Dad walked my ass off. He is the most fit obese hypertensive diabetic, knee replacement man I know. I still cant get over the size and the distance between the hotels. On TV it all looks like its close up, aha TV is deceiving.
Loved Freemont street, went right past the Jail to get there. I asked the cabby to stop so I could talk to Grissom but he wouldn't let me out. Later my Mom tried to explain that Grissom is only a charachter on tv...sheesh. OH OH but I did see REAL CSI at one of the Casinos. I tried to take a picture but Dad wouldn't let me.
We spent a lot of time at Harrahs. If I ever went back, I think that's where I would like to stay.
It was just such a great time. I only thought of the kids maybe once or twice----bad Mom. I figure it will be another 10 years till I have a real vacation again, I didnt want to waste it thinking of my offspring.
(singing) I'm off to see the wizard, the wonderful wizard of Oz-Vegas.
Everyone be good to daddy while I am gone, please?
Cody- Get ready for school in 1 hour instead of two please, go easy on Dad. Please change your underwear everyday and brush your teeth twice. Do not break any bones, or have any imaginative diseases while I am gone. Have a hug ready for me when I get home. I'm going to miss my daily fix of your arms around me.
Shane-Put your pull up in the trash instead of the bathroom floor (Don't worry honey, I wont tell anyone you still wet the bed.) Do not flood the bathroom by overfilling the tub again. I would love to see Gimlis ears intact when I get home, no excessive pulling. Leave the kittens in the box, they are not calling your name. I'll miss your gap toothed smile, so save a some for me.
Allison-You are going to have a grand ole time with daddy being home for 5 days. Please don't eat every piece of paper you can get your little hands on. Make sure you take your braces to school, we don't want to get yelled at again. Don't pee on daddy when he takes your diaper off, he really doesn't like that much. Keep The boys in line for me okay. I am going to miss your giggle every morning when I wake you up.
Patrick-I love you more than you will ever know. Thank you so much for making this trip happen. Please no heart attacks while I am gone this time :) You are a great man and father for taking on our 3 children alone for 5 days, May God have mercy on your soul.
What happens in Vegas stays in Vegas, so I here. Maybe I'll get lucky and stumble onto to a chubby chasers convention, otherwise I'm SOL.

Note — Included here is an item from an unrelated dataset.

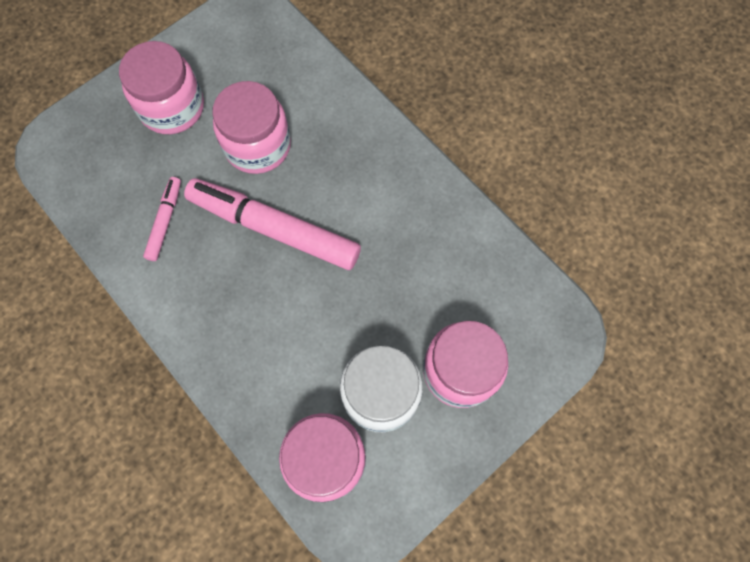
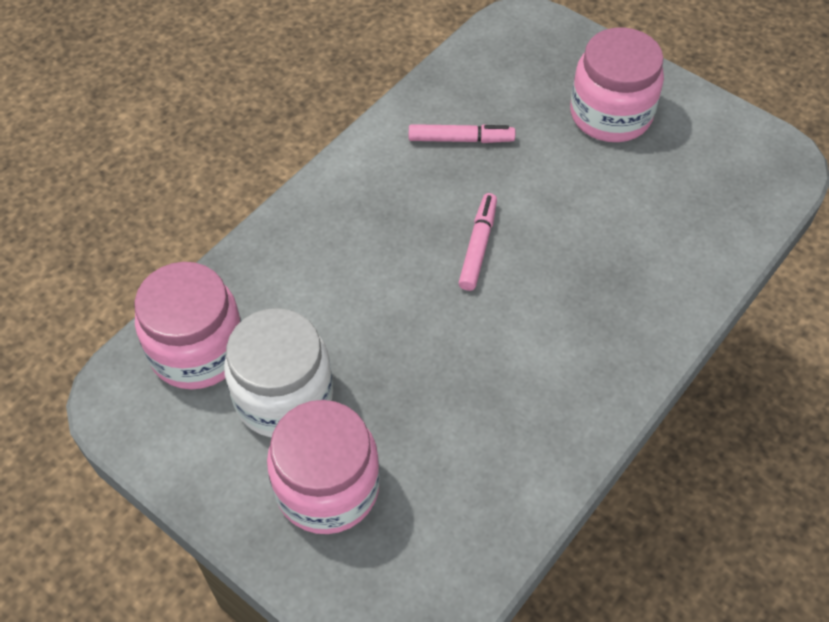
camera: 80 degrees right, 15 degrees down
pink marker [184,178,361,270] -> pink marker [459,193,497,291], size x0.48
pink jar [213,81,291,174] -> none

Really im going to see the sites, Really!! I even anally went about searching the strip like a real tourist, deciding how many destinations I can hit in 72 hours. My mom is splurging and taking me on a once in a lifetime trip--Vegas Baby. I surmise I'll try to hit all my tourist sites before 9pm, then gamble from 9pm-9am. I figure I can sleep when I get home..........Im sure my kids will understand Mommy just had a weekend of binge gambling.